◆ PAGE TEXT
——

Nationalist Doctrine

 
(extracted from “Jefes the excellent book by Henri Massis, published by Editorial Sol y Luna, p. 69  
Taken from http://lascadenasdeobligado.blogspot.mx/
Translated from the Spanish by Roberto Hope

Main doctrinal principles ― pressingly necessary in our country nowadays ― which inspired the nationalist policy of the great leader, Antonio Oliveira Salazar (1889-1970) who ruled Portugal from 1926 to1968.

“This is the most honest, most judicious and most measured dictatorship in Europe.” Jacques Bainville. February 1938.

Clear and vigorous principles required Salazar to transform Portugal  morally; country which had fallen into the most resounding state of corruption, in this manner beginning its admirable material and patriotic resurgence.

Oh! simple principles: “We did not ask so great a thing ― wrote Mr. Salazar ― sense and notion of fatherland and of national solidarity, family, social unit par excellence; authority and hierarchy; spiritual value of life and due respect for the human person; duty to work; superiority of virtue; sacred character of religious sentiments, this is the essential of what is necessary for the mental and moral formation of the new state.” And Salazar adds: “We are, then, against all types of internationalism, against communism, against socialism, against libertarian unionism, against all that diminishes, divides and dissolves the family; against class struggle; against the godless and the stateless; against the slavery of labor; against the purely materialistic notion of life; against force as origin of law. We are against all of the great heresies of our time, the more so because we have never had proof of a single place on earth where liberty to spread such heresies has been a source of blessings. When such liberty is granted to the barbarians of our modern age, it serves not but to undermine the foundations of our civilization.”

Mr. Salazar is, then, anti-liberal, anti-democratic, anti-parliamentary, to the extent to which he understands, taking into consideration, things, realities, evidence manifested by the social and political life of all times. That is why he never lets go the opportunity to denounce the myths which rebel themselves against vital necessities.

"No matter how dear the care for our people may be to us or how sound defenders of its continuous rising in the material and moral order we may be; that does not obligate us in any way to believe that the origin of power lies in the masses, or that government can be an endeavor of the multitudes and not of an elite, upon which the duty to lead the community and to sacrifice itself on its behalf is incumbent. To wish to guarantee the liberties which are essential to social life and to human dignity itself, does not entail the obligation to consider liberty as the element upon which any political construction should be erected. Liberalism has ended up falling into the following sophism: There is no liberty against liberty. But in harmony with the essence of man and life's realities, we say: Only against the common good is it that liberty does not exist."

"Subordination of all interests to the interests of the whole, this is the spirit that inspires the reforms introduced by the new Portuguese regime" (as cited by E. Schreiber in “El Portugal de Salazar”): “Instead of making everything depend on the individual taken by himself as in the liberal regime, our organization, says Mr. Salazar, is founded on the realities of a new society where the individual does not exist except to the extent of, and as regards, his membership in natural groups (families, professional organizations, unions and corporations, territorial communes), and in this role she recognizes rights. Said in other terms, for the new state, there are no abstract rights of man, there are concrete rights of men. These rights limit the rights of the state and we accept such limitation. Thus, there are liberties we consider fair and useful, but precisely because we want to keep them, we defend the notion of the authority necessary for their safeguarding."

But these ideas, it may be said, are the ones propagated by the political doctrine of Charles Maurras; all DeMaistre, all La Tour du Pin, all Fustel as well as the social teachings of the great encyclicals are there!  Yes, these ideas are ours, but here you see them applied by a man who rules, incarnated in an actual experience, inscribed into living history.  Their effectiveness, their success, prove to us that they were not abstractions, daughters of the spirit of the system, but “available realities” of which a nation under our eyes profits from to be born again.

——

◆ GIVEN MATERIAL
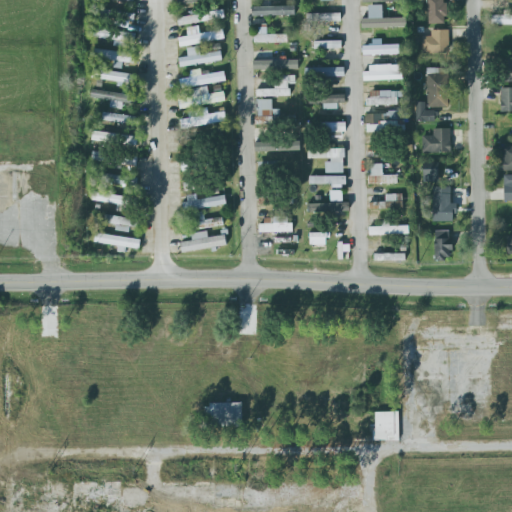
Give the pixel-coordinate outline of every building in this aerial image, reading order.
[(427,0),(427,24),(445,24),(445,0),(427,0)] [(252,16),(294,15),(294,6),(252,7),(252,16)] [(406,18),(382,18),(381,6),(367,6),(368,19),(361,19),(361,28),(406,28),(406,18)] [(178,25),(224,20),(223,10),(177,15),(178,25)] [(132,13),(113,12),(112,26),(131,27),(132,13)] [(306,14),(307,23),(340,22),(340,13),(306,14)] [(511,14),(503,15),(503,16),(491,16),(491,25),(511,24),(511,14)] [(287,35),(266,34),(266,25),(259,25),(259,34),(254,34),(253,43),(287,43),(287,35)] [(178,39),(180,48),(224,39),(223,30),(178,39)] [(421,54),(448,54),(449,30),(431,30),(431,37),(421,37),(421,54)] [(362,55),(399,54),(399,45),(381,45),(381,39),(372,40),(372,46),(362,46),(362,55)] [(341,41),(313,42),(313,50),(341,49),(341,41)] [(220,52),(199,54),(199,47),(186,48),(187,57),(178,58),(179,66),(221,62),(220,52)] [(122,62),(133,63),(134,55),(95,49),(93,60),(114,63),(113,68),(121,69),(122,62)] [(297,60),(253,61),(253,70),(298,69),(297,60)] [(403,66),(362,67),(363,81),(403,80),(403,66)] [(344,67),(304,69),(304,79),(344,78),(344,67)] [(448,68),(426,69),(427,108),(449,108),(448,68)] [(136,74),(101,71),(100,80),(136,84),(136,74)] [(224,72),(179,79),(180,88),(225,81),(224,72)] [(256,97),(289,96),(289,84),(295,84),(295,76),(274,76),(275,90),(256,90),(256,97)] [(180,109),(224,100),(223,92),(208,95),(207,86),(184,91),(185,99),(178,100),(180,109)] [(501,112),(511,112),(511,88),(500,88),(501,112)] [(92,89),(118,94),(118,92),(126,94),(126,95),(137,96),(137,101),(136,105),(123,104),(122,110),(109,108),(109,107),(108,106),(109,104),(110,104),(110,101),(91,98),(91,94),(92,89)] [(367,92),(367,106),(399,105),(399,91),(367,92)] [(323,110),(337,109),(337,103),(345,103),(345,93),(308,95),(309,105),(322,104),(323,110)] [(256,124),(280,124),(279,109),(272,109),(271,100),(255,100),(256,124)] [(425,102),(416,103),(416,122),(436,121),(436,111),(425,111),(425,102)] [(389,121),(404,120),(404,111),(388,111),(389,121)] [(180,120),(224,112),(226,121),(181,129),(180,120)] [(135,116),(102,113),(101,121),(134,124),(135,116)] [(365,114),(366,132),(404,131),(404,121),(388,122),(387,114),(365,114)] [(306,121),(345,121),(345,126),(346,127),(346,131),(306,131),(306,121)] [(450,129),(433,129),(433,136),(422,136),(422,153),(450,153),(450,129)] [(136,147),(137,137),(94,131),(92,140),(136,147)] [(254,141),(254,152),(300,151),(299,140),(254,141)] [(503,171),(511,170),(511,146),(503,147),(503,171)] [(325,159),(325,173),(344,173),(343,149),(308,150),(308,160),(325,159)] [(182,170),(198,173),(200,159),(184,156),(182,170)] [(439,182),(438,163),(422,163),(423,182),(439,182)] [(397,175),(383,176),(382,164),(367,165),(368,184),(397,184),(397,175)] [(136,186),(137,175),(104,175),(104,185),(136,186)] [(503,176),(511,175),(511,202),(504,202),(503,176)] [(346,177),(309,176),(309,185),(346,185),(346,177)] [(454,222),(455,204),(450,204),(450,187),(432,187),(431,222),(454,222)] [(91,201),(119,205),(118,211),(130,213),(133,197),(93,191),(91,201)] [(402,209),(402,194),(385,195),(385,202),(369,202),(369,209),(402,209)] [(196,199),(196,195),(184,196),(185,210),(226,206),(225,196),(196,199)] [(307,205),(308,213),(349,211),(349,203),(307,205)] [(204,220),(203,213),(194,214),(196,226),(204,225),(205,228),(222,225),(221,218),(204,220)] [(138,228),(139,219),(104,216),(103,224),(115,225),(115,231),(129,232),(129,227),(138,228)] [(290,233),(291,218),(261,217),(260,232),(290,233)] [(408,226),(369,227),(369,236),(408,234),(408,226)] [(191,234),(192,241),(180,242),(182,253),(226,247),(224,235),(208,238),(207,231),(191,234)] [(450,231),(434,231),(435,260),(450,259),(450,231)] [(139,249),(140,240),(95,233),(94,244),(125,248),(125,247),(139,249)] [(325,234),(309,233),(309,245),(325,245),(325,234)] [(242,403),(209,404),(209,427),(243,426),(242,403)] [(399,441),(398,412),(375,413),(375,442),(399,441)]
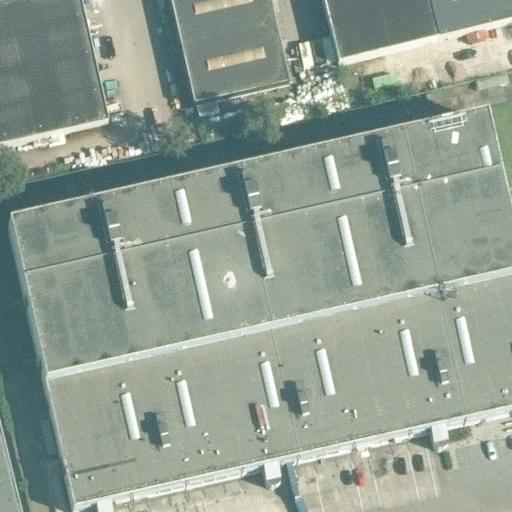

——

◆ WRITTEN INSTRUCTION A
Repeat the text on Salazar's doctrine word for word, from "Main doctrinal principles" up to and including "from 1926 to1968.".
◆ WRITTEN INSTRUCTION B
In the text on Salazar's doctrine, condense the paragraph beginning "Mr. Salazar is, then," into a short bulleted list that keeps its main points.

◆ SOLUTION A
Main doctrinal principles ― pressingly necessary in our country nowadays ― which inspired the nationalist policy of the great leader, Antonio Oliveira Salazar (1889-1970) who ruled Portugal from 1926 to1968.

◆ SOLUTION B
- Salazar is anti-liberal, anti-democratic and anti-parliamentary.
- This stance rests on the realities and evidence shown by social and political life in all times.
- For that reason he always denounces myths that rebel against vital necessities.